Christian, A fisherman would return home when the water is calm where he is (away from home) and stormy at his home port? Whatever you say.
Todd, I was relying on memory. Stocks did crash, but it was over 5 days, not weeks. Stocks fell from 10,400 to 8600. That’s a huge crash in 5 days. I was wrong in saying “weeks”.
Of course stocks later rebounded, but that has absolutely no bearing on the claims made in the post, which addressed the immediate market reaction.

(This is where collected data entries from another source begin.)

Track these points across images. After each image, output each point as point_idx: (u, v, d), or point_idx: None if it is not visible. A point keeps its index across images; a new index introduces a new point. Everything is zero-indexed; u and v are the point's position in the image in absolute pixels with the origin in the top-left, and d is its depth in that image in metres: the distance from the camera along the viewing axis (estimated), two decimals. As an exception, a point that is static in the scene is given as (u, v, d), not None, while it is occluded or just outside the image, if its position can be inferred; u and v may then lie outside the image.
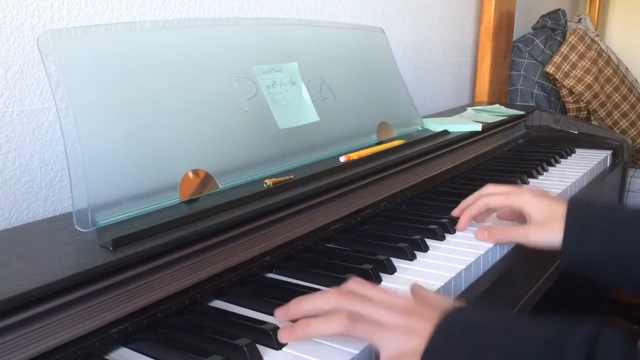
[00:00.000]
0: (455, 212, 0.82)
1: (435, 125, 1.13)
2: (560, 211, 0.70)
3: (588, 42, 1.94)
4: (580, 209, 0.70)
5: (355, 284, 0.55)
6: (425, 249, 0.72)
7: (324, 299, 0.53)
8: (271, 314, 0.57)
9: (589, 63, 1.90)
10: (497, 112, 1.38)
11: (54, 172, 0.79)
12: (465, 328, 0.49)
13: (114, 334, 0.51)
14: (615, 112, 1.96)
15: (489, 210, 0.80)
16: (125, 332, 0.52)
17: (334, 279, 0.63)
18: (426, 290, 0.57)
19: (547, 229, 0.71)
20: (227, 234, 0.61)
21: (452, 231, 0.78)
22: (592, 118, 1.97)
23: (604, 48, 2.07)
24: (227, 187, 0.71)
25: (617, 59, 2.15)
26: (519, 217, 0.78)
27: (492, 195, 0.78)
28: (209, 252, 0.60)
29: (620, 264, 0.66)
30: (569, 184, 1.03)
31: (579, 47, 1.92)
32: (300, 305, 0.53)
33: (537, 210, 0.73)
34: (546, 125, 1.43)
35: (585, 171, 1.13)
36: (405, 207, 0.90)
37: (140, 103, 0.66)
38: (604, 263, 0.67)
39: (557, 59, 1.90)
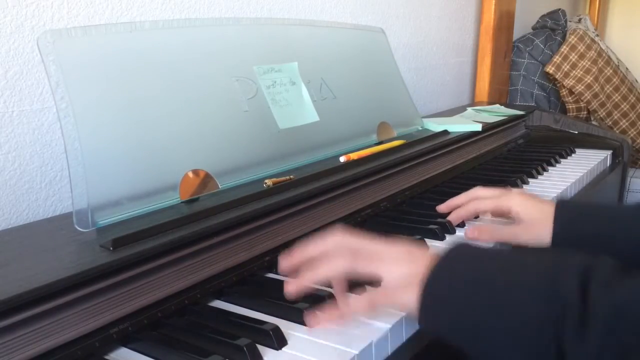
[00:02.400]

My points is that a flood of investment money into Japanese stocks seeking “safe haven” would not generally be associated with a market falling 17% in 5 days.
8. August 2019 at 22:11
Todd, I was relying on memory. Stocks did crash, but it was over 5 days, not weeks. Stocks fell from 10,400 to 8600. That’s a huge crash in 5 days. I was wrong in saying “weeks”
—-
Scott, you are simply full of shit here. Can’t you look up the Nikkei and report accurately? Why lie about this?
8. August 2019 at 22:21
Scott,
Here’s the little problem. If you are so willing to lie about something
like what the Nikkei did a week after the earthquake that anyone can look up, then what else are you willing to lie about when you make an error?
9. August 2019 at 03:54
With respect to the negative nominal interest rates, I am extremely surprised that Scott did not mention the textbook problem with them: if interest rates are low enough, it makes sense to build vaults and hire guards to store cash.
With respect to the argument that longer life expectancy leads to a higher supply of investment, and hence lower real interest rates, I would like to notice that savings rate in the US shows no signs of increase.
9. August 2019 at 06:10
“Todd, I was relying on memory. Stocks did crash, but it was over 5 days, not weeks. Stocks fell from 10,400 to 8600. That’s a huge crash in 5 days. I was wrong in saying “weeks””
—
March 11 open 10,300 close 10,300
March 12 closed for weekend
March 13 closed for weekend
March 14 close 9,600
March 15 close 8,600
March 16 close 9,100
So down 17% over three trading days but down 12% over four trading days.
Also, you wrote: “And notice that this surge of money seeking safety in Japan somehow failed to boost Japanese stock prices, which collapsed as the yen surged higher.”
That drop was almost entirely psychological due to alarmism in the Japanese government and the media over the nuclear accident.
https://indexes.nikkei.co.jp/en/nkave/archives/data
9. August 2019 at 06:18
Oh, I forgot to add that I jumped the gun and said you lied. Sorry about that.
9. August 2019 at 12:41
Scott,
I wrote “after” the storm. Reading comprehension?
Imagine you are at sea and a tsunami hits your hometown. Of course the fishermen will sail to their home port right after the storm, as fast as they possible can.
Autistic people may not do that, but “normal” people want to see how their family, their friends, their houses, and their town are doing. And then they want to rebuild everything. And when they have money abroad, they will withdraw the money as quickly as possible and exchange it into their home currency. Oh look, that happened in Japan, who would have thought so, it’s a miracle.
I don’t know if that contradicts your theory or not, you’re the expert. Maybe it fits together, I don’t know.
9. August 2019 at 16:25
Alex, Supply of saving or quantity of saving? After all, rates have dropped sharply.
Todd, You said:
“That drop was almost entirely psychological due to alarmism in the Japanese government and the media over the nuclear accident.”
So? Do you even know what we are discussing? You need to take a deep breath and go back and read the post. And I used the last closing price before 3/11. What’s wrong with you people? Get a life.
Christian, You are so hopelessly lost there’s no way I can help you.
9. August 2019 at 17:01
Scott, yes, I know what your statement was and it doesn’t make sense in the context of the Japanese market being rattled by nuclear fears. Those were always unfounded but were fueled by an incompetent, inexperienced anti-nuke at the head of the U.S. Nuclear Regulatory Commission.
You also kept talking about the “collapse” (an exaggeration) of the Nikkei during the weeks that followed so when you said 5 days later I thought you were just trolling.